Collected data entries
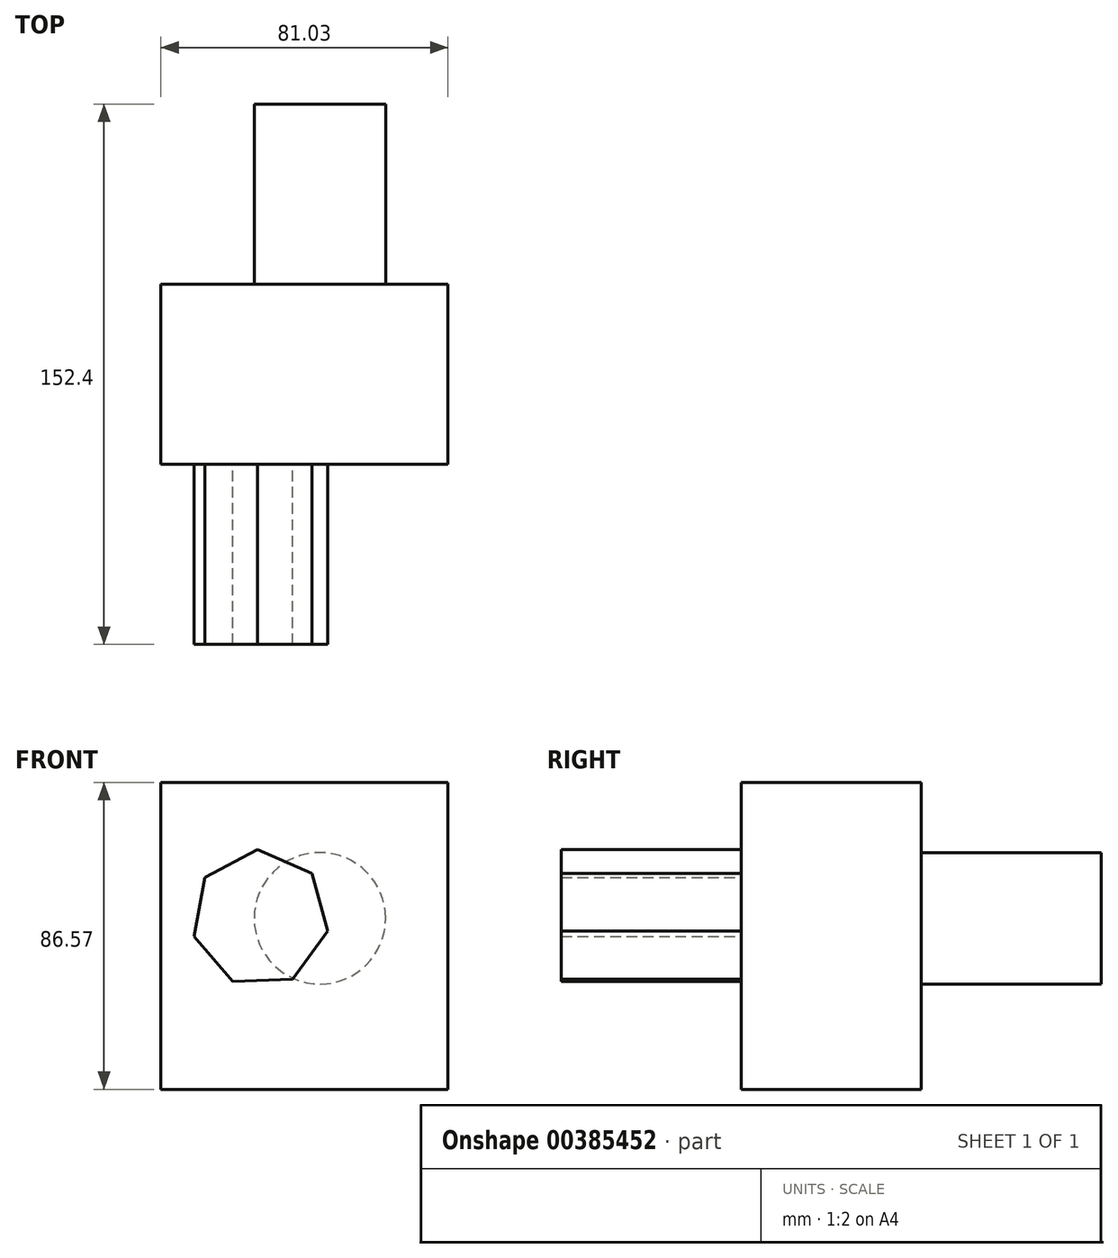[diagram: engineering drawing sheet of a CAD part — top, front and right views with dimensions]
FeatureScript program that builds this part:
annotation { "Feature Type Name" : "Feature", "Feature Type Description" : "" }
export const myFeature = defineFeature(function(context is Context, id is Id, definition is map)
    precondition{}
    {
        {
            var Q0;
            Q0=qCreatedBy(makeId("Front.planeOp"),FACE);
            var sketch = newSketch(context, id + "F0", { "sketchPlane" : qUnion([Q0])});
            skLineSegment(sketch, "E0.bottom", {"start": v(-44.89, 38.33) * mm, "end": v(36.14, 38.33) * mm});
            skLineSegment(sketch, "E0.top", {"start": v(-44.89, -48.24) * mm, "end": v(36.14, -48.24) * mm});
            skLineSegment(sketch, "E0.left", {"start": v(-44.89, 38.33) * mm, "end": v(-44.89, -48.24) * mm});
            skLineSegment(sketch, "E0.right", {"start": v(36.14, 38.33) * mm, "end": v(36.14, -48.24) * mm});
            skSolve(sketch);
        }
        {
            var Q0;
            Q0 = qSketchRegion(id + "F0", true);
            extrude(context, id + "F1", {"entities" : qUnion([Q0]), "depth" : 25.4 * mm});
        }
        {
            var Q0;
            Q0=qCreatedBy(makeId("Front.planeOp"),FACE);
            var sketch = newSketch(context, id + "F2", { "sketchPlane" : qUnion([Q0])});
            skCircle(sketch, "E1", {"center": v(0, 0) * mm, "radius": 18.54 * mm});
            skSolve(sketch);
        }
        {
            var Q0;
            Q0 = qSketchRegion(id + "F2", true);
            var Q1;
            Q1=makeQuery(id+"F1.opExtrude","CAP_FACE",FACE,{"disambiguationData":[OSD([sQuery(id+"F0.wireOp",EDGE,"E0.bottom"),sQuery(id+"F0.wireOp",EDGE,"E0.top"),sQuery(id+"F0.wireOp",EDGE,"E0.left"),sQuery(id+"F0.wireOp",EDGE,"E0.right")])],"isStart":false});
            extrude(context, id + "F3", {"entities" : qUnion([Q0, Q1]), "operationType" : NewBodyOperationType.ADD, "oppositeDirection" : true, "depth" : 25.4 * mm});
        }
        {
            var Q0;
            Q0=makeQuery(id+"F3.opExtrude","CAP_FACE",FACE,{"disambiguationData":[OSD([sQuery(id+"F2.wireOp",EDGE,"E1")])],"isStart":false});
            extrude(context, id + "F4", {"entities" : qUnion([Q0]), "operationType" : NewBodyOperationType.ADD, "depth" : 25.4 * mm});
        }
        {
            var Q0;
            Q0=makeQuery(id+"F1.opExtrude","CAP_FACE",FACE,{"disambiguationData":[OSD([sQuery(id+"F0.wireOp",EDGE,"E0.bottom"),sQuery(id+"F0.wireOp",EDGE,"E0.top"),sQuery(id+"F0.wireOp",EDGE,"E0.left"),sQuery(id+"F0.wireOp",EDGE,"E0.right")])],"isStart":false});
            extrude(context, id + "F5", {"entities" : qUnion([Q0]), "operationType" : NewBodyOperationType.ADD, "depth" : 25.4 * mm});
        }
        {
            var Q0;
            Q0=makeQuery(id+"F5.opExtrude","CAP_FACE",FACE,{"disambiguationData":[OSD([sQuery(id+"F0.wireOp",EDGE,"E0.bottom"),sQuery(id+"F0.wireOp",EDGE,"E0.top"),sQuery(id+"F0.wireOp",EDGE,"E0.left"),sQuery(id+"F0.wireOp",EDGE,"E0.right")])],"isStart":false});
            var sketch = newSketch(context, id + "F6", { "sketchPlane" : qUnion([Q0])});
            skCircle(sketch, "E2.cCircle", {"center": v(-16.86, 0) * mm, "radius": 17.46 * mm, "construction": true});
            skLineSegment(sketch, "E2.0", {"start": v(-2.2, 12.67) * mm, "end": v(2.2, -3.57) * mm});
            skLineSegment(sketch, "E2.1", {"start": v(2.2, -3.57) * mm, "end": v(-7.77, -17.12) * mm});
            skLineSegment(sketch, "E2.2", {"start": v(-7.77, -17.12) * mm, "end": v(-24.58, -17.78) * mm});
            skLineSegment(sketch, "E2.3", {"start": v(-24.58, -17.78) * mm, "end": v(-35.57, -5.05) * mm});
            skLineSegment(sketch, "E2.4", {"start": v(-35.57, -5.05) * mm, "end": v(-32.48, 11.48) * mm});
            skLineSegment(sketch, "E2.5", {"start": v(-32.48, 11.48) * mm, "end": v(-17.62, 19.37) * mm});
            skLineSegment(sketch, "E2.6", {"start": v(-17.62, 19.37) * mm, "end": v(-2.2, 12.67) * mm});
            skPoint(sketch, "E2.0.midPoint", {"position": v(0, 4.55) * mm});
            skSolve(sketch);
        }
        {
            var Q0;
            Q0=makeQuery(id+"F6.imprint","IMPRINT",FACE,{"disambiguationData":[TD([[makeQuery(id+"F6.imprint","IMPRINT",EDGE,{"derivedFrom":sQuery(id+"F6.wireOp",EDGE,"E2.0")}),-1.0]])]});
            extrude(context, id + "F7", {"entities" : qUnion([Q0]), "operationType" : NewBodyOperationType.ADD, "depth" : 50.8 * mm});
        }
    });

What you are asked to do
From the material above, extract every line containing the string "true", treating uppercase and lowercase letters as distinct.

Exercise solution
            Q0 = qSketchRegion(id + "F0", true);
            Q0 = qSketchRegion(id + "F2", true);
            extrude(context, id + "F3", {"entities" : qUnion([Q0, Q1]), "operationType" : NewBodyOperationType.ADD, "oppositeDirection" : true, "depth" : 25.4 * mm});
            skCircle(sketch, "E2.cCircle", {"center": v(-16.86, 0) * mm, "radius": 17.46 * mm, "construction": true});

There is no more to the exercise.